> [Problem requirements]:
Reproduce each of the items below word for word, leaving out the pictures.

> [Dataset items]:
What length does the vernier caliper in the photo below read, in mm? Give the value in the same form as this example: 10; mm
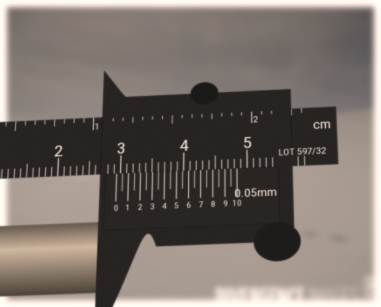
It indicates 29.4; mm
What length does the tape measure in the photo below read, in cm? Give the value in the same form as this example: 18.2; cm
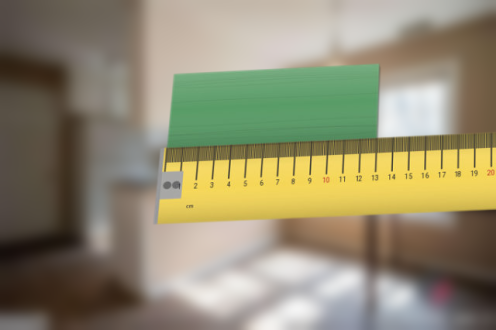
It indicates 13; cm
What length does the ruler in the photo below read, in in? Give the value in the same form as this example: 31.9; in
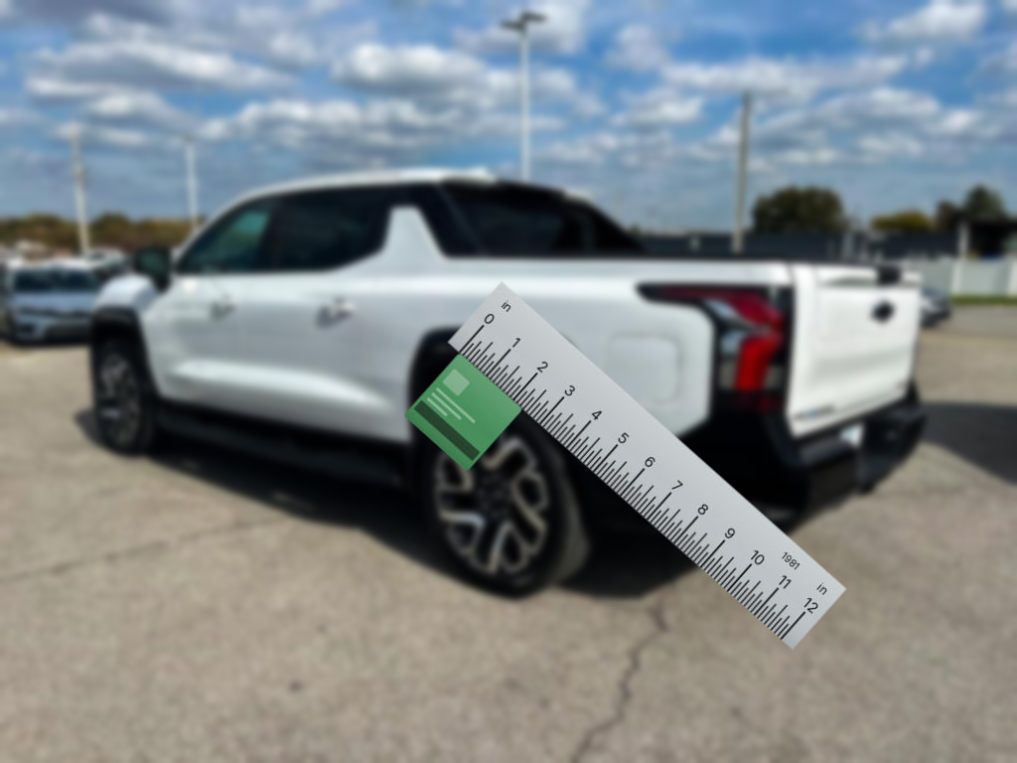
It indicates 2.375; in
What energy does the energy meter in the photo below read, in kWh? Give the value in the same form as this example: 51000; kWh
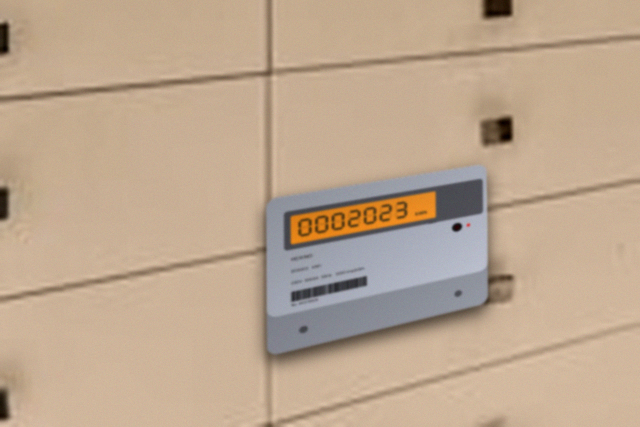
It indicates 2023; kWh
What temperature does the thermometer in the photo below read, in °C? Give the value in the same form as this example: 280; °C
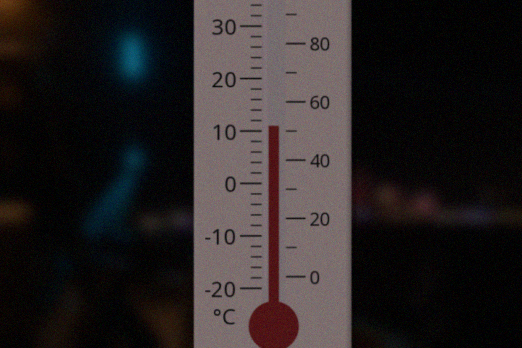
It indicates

> [Answer to this exercise]:
What length does the vernier caliper in the photo below read, in mm? Give the value in the same form as this example: 10; mm
It indicates 29.4; mm
What length does the tape measure in the photo below read, in cm? Give the value in the same form as this example: 18.2; cm
It indicates 13; cm
What length does the ruler in the photo below read, in in? Give the value in the same form as this example: 31.9; in
It indicates 2.375; in
What energy does the energy meter in the photo below read, in kWh? Give the value in the same form as this example: 51000; kWh
It indicates 2023; kWh
What temperature does the thermometer in the photo below read, in °C? Give the value in the same form as this example: 280; °C
It indicates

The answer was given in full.